Mais le Moldave devient lui aussi dangereux. Je trouve un couteau caché dans ma veste. On va à Pigalle. Il insulte des policiers. Puis il disparaît dans une rame. Je ne le reverrai jamais.

Enfin seul. Mais pauvre. Et en manque.

Je ressors faire la manche, boire, et je rencontre un Guinéen. Mais Souleymane ne m’aura pas gâté. Je cours vers les différentes cultures et nationalités encore dans le nord de la capitale après avoir fumé de la méthamphétamine depuis un bang dans un hall d’immeuble avec un inconnu (l’effet a tout de suite anéanti mon bourrage) que j’aborde ce jeune migrant, vêtu d’une couverture, le regard triste et perdu. Je l’hébergerai chez moi deux semaines mais, en échange, je souhaiterai qu’il contribue à faire la manche. Il passera ses journées, comme le Moldave, recroquevillé sur le lit en train de mater des séries africaines. «Il faut manger !», je tente comme je peux de le faire bouger. Avec lui, je me dis que le gagne-pain pourrait être plus simple. Faux. Je dois voler une bière au supermarché et on reçoit rarement des billets de cinq ou de dix. On mérite de se nourrir et, une semaine après le coup d’Isaac, on a de nouveau accès au Carrefour. Un soulagement… de quelques heures puisque Isaac réapparait au studio ! «Je suis désolé, ma mère m’a emmené à l’hôpital, elle ne veut plus que je me drogue». Du baratin. Le moulin se rempli à nouveau, le psychopathe semble amusé par la présence de Souleymane. Il se dit aussi que la technique de mendicité pourrait s’avérer fruiteuse.

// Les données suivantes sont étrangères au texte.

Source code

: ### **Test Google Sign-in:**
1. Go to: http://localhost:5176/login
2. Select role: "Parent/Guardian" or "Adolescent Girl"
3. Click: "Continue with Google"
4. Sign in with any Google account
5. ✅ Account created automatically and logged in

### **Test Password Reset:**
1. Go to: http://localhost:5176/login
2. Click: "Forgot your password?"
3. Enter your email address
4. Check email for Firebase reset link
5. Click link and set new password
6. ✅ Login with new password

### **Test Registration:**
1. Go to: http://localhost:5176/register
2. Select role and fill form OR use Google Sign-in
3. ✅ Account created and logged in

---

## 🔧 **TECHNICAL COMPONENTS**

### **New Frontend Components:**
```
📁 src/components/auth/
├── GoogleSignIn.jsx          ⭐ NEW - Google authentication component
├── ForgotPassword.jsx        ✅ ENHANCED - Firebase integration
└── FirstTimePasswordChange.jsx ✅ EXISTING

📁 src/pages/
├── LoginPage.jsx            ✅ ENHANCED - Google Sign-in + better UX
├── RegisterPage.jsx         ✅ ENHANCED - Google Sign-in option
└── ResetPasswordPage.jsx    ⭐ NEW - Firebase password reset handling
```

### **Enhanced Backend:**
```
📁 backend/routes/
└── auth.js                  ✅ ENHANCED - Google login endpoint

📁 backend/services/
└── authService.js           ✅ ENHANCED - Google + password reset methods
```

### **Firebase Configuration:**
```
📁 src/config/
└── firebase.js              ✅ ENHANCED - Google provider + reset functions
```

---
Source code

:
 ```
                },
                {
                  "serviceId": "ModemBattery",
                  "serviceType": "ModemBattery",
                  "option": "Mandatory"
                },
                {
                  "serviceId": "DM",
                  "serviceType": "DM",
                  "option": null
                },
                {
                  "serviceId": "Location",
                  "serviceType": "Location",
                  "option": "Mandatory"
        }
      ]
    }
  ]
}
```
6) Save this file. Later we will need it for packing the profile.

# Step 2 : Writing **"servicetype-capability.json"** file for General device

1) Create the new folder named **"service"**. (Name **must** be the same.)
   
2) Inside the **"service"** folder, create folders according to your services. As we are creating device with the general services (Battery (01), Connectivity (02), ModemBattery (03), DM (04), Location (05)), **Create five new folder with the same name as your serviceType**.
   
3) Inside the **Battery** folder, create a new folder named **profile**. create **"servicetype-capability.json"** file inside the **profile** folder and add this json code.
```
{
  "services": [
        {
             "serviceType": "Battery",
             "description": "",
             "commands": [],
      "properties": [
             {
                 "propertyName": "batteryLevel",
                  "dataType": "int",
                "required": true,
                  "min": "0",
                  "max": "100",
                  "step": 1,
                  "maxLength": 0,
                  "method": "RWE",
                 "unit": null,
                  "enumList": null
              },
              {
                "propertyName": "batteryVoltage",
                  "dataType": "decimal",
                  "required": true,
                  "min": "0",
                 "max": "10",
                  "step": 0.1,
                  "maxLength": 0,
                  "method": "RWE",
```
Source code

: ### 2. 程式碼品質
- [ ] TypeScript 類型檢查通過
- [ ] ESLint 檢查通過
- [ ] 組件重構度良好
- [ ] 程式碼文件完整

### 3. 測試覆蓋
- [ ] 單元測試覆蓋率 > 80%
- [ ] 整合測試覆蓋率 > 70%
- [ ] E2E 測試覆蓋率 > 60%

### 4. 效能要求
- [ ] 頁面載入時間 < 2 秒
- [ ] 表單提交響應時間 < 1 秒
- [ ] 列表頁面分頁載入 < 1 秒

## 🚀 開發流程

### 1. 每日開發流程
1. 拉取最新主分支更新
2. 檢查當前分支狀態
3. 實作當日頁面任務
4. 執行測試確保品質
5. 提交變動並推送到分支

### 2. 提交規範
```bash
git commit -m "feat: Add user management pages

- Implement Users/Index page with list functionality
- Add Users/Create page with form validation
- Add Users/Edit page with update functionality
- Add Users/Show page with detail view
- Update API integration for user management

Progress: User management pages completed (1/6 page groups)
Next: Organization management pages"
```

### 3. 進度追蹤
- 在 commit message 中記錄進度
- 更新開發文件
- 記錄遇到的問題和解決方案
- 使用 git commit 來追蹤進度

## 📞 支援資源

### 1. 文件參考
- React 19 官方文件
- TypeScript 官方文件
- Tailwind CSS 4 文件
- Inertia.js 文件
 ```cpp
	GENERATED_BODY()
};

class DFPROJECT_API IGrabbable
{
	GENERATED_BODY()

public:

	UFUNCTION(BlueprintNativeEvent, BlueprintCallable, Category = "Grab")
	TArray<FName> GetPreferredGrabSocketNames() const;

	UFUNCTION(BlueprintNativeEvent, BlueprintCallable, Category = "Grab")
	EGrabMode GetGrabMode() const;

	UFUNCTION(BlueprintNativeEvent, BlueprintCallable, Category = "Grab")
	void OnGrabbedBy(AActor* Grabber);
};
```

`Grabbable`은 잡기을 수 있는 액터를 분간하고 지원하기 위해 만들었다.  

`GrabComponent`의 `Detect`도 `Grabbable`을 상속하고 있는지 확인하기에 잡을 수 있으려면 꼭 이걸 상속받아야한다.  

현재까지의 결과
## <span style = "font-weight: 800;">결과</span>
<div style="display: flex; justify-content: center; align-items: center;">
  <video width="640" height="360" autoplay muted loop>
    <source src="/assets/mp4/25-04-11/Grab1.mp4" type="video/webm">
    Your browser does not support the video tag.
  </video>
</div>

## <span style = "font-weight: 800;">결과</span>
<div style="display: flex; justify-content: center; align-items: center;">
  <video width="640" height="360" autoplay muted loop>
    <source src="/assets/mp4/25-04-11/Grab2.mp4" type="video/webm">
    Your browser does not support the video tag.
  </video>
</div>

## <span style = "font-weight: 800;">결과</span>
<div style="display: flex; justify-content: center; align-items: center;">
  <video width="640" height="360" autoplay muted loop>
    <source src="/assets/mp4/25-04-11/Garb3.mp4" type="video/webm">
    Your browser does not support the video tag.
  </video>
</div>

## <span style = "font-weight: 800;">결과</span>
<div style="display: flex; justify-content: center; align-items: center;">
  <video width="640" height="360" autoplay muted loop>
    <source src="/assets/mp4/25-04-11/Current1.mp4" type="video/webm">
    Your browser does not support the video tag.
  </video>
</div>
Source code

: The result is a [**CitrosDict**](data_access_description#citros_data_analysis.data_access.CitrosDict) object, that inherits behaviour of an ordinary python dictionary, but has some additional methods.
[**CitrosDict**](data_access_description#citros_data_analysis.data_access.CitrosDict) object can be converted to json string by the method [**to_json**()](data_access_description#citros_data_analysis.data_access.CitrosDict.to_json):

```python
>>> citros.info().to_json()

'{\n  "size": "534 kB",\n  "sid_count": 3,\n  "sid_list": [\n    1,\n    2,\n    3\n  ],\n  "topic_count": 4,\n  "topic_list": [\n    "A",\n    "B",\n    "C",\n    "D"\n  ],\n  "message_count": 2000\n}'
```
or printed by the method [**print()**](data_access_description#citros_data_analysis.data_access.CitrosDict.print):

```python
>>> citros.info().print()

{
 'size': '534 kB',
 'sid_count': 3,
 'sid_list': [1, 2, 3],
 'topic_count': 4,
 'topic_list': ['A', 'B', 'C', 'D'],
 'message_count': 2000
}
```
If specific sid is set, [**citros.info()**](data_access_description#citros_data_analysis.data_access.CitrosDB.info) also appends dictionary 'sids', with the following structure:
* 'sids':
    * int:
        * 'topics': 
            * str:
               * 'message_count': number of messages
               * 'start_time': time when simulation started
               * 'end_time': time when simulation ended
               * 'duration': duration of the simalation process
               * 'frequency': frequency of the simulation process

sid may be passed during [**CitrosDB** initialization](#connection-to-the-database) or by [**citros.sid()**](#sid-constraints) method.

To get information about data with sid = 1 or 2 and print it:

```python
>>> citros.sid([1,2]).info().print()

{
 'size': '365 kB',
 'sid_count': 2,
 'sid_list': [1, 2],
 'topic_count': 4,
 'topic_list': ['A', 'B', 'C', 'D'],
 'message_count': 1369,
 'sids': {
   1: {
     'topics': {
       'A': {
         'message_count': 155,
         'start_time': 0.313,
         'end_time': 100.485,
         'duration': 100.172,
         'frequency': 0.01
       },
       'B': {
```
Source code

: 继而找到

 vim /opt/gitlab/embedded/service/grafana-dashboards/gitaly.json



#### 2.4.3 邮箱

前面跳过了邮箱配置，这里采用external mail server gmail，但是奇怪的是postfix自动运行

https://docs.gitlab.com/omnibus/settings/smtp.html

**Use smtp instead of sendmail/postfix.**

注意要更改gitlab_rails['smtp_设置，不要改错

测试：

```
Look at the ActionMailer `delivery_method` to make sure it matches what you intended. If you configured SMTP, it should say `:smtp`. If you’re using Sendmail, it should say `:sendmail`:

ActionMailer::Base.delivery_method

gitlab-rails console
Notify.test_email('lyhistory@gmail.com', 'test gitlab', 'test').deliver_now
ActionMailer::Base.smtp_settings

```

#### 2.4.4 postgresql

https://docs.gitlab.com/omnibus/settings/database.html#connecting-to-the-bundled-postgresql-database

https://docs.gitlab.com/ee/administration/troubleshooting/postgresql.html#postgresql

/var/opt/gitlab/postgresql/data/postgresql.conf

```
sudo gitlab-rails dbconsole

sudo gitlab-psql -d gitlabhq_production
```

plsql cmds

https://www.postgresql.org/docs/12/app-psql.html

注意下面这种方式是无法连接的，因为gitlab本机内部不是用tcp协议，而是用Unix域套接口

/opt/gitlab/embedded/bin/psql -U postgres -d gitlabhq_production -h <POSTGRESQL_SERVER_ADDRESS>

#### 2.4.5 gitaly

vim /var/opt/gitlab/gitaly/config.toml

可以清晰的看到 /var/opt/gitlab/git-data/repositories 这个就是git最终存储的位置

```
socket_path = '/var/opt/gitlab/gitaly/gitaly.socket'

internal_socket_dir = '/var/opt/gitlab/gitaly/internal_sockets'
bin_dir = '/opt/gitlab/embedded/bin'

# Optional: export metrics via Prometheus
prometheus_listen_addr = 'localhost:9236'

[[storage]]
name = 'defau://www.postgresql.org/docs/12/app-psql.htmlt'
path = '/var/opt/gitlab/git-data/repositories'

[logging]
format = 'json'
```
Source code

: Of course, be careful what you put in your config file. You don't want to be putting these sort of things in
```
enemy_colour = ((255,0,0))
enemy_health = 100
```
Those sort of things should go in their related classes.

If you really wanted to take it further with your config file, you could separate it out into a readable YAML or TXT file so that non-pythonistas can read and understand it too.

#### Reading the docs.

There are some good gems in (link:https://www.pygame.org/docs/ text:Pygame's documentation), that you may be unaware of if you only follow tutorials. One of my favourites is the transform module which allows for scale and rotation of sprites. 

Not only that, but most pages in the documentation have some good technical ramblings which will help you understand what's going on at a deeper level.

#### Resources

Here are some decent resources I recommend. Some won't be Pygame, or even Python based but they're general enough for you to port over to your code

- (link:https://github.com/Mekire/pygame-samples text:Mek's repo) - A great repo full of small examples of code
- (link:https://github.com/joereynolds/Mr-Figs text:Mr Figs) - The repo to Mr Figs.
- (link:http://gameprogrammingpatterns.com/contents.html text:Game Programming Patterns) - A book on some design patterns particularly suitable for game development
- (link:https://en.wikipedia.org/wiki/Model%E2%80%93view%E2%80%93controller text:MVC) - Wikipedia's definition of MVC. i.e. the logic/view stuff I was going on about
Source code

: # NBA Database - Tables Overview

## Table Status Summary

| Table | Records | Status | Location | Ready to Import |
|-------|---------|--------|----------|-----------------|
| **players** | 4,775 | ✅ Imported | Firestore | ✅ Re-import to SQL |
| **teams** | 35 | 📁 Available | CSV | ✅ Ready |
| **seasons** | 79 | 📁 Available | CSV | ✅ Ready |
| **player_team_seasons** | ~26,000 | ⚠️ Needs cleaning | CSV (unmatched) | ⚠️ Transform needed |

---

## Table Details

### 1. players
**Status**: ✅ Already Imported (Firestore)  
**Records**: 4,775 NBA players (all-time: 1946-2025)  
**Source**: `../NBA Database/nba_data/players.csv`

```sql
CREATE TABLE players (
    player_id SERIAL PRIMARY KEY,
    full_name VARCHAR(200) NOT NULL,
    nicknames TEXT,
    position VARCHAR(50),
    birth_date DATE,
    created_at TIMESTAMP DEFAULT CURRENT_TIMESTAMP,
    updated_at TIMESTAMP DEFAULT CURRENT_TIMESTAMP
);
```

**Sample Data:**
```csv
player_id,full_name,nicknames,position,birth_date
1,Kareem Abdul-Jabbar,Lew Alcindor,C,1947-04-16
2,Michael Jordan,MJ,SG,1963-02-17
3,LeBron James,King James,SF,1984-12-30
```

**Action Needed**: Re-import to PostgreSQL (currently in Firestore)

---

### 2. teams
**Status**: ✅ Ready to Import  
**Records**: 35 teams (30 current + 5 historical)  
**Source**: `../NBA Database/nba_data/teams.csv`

Mais Isaac devient de plus en plus agressif, voire violent. Je commence à trembler de plus en plus sans alcool. Et je suis désespéré du manque de vie de mon nouvel invité. «Il faut le dégager, il ne sert à rien», me convainc Isaac. Alcoolisé et en colère, je pousse physiquement Souleymane hors du studio. Je ferme la porte de l’intérieur, seul moyen de se protéger. Il s’allonge sur le patio mais disparaitra. Je resterai plusieurs heures seul sans bouger de chez moi car Isaac était encore en mission. Et puis les jours et semaines défilent... je me sens enfin apaisé ! Je remplace la teaze par plus d’antidépresseurs. Je suis de nouveau sobre et quand Isaac retoque à la porte en m’amadouant : «J’ai une bouteille de whisky et du crack, ouvres-moi !», j’appelle mon père en haut-parleur qui me dit de composer le 17. Isaac quitte les lieux pour toujours.